BAE

Deep Explorations

By Dr Bae

True Freedom

Freedom is often believed to occur as a pyramid, similar to following Maslow’s hierarchy of needs. First, you become free of the need for food and water, because you have it. Then you gain more freedom as you experience safety and love, again, when you satisfy those needs.
As one approaches to the top of the pyramid to self-actualization, its assumed they have their needs met at each level.
Based on this paradigm, if a person’s food and water were restricted, does the base of the pyramid fallout? Does that person fall down from the pyramid back to where they started? Or maybe it wasn’t a pyramid after all. Maybe if you remove the base, that person doesn’t fall out of self-actualization.
It’s like they became a bird. At some point in their journey, they lost the need for the basics.

Like all things generated from the mind, this paradigm misses a fundamental question.
What if every need could be examined? What if a human lived without need? Does a human really need anything? What would the experience be like to live without need?

TASK BRIEF ->
Decide whether each statement below agrees with the essay on true freedom, and support each yes or no by quoting the deciding words of the essay. 1. The essay likens freedom to a pyramid resembling Maslow’s hierarchy of needs. 2. The essay compares a person who lost the need for the basics to a fish. 3. The essay claims the paradigm misses a fundamental question.

DATA BELOW ->
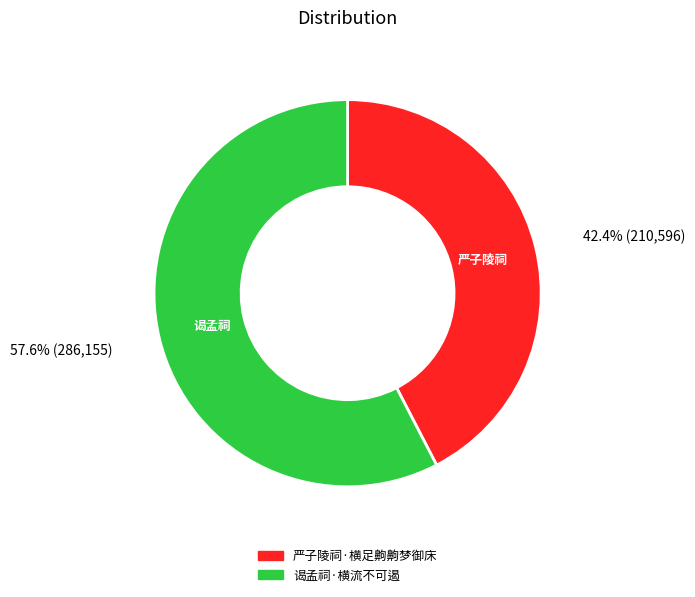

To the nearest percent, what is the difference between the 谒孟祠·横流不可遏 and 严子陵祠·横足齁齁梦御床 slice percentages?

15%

RESPONSE TO THIS TASK ->
1. Yes: "Freedom is often believed to occur as a pyramid, similar to following Maslow’s hierarchy of needs."
2. No: "It’s like they became a bird."
3. Yes: "this paradigm misses a fundamental question."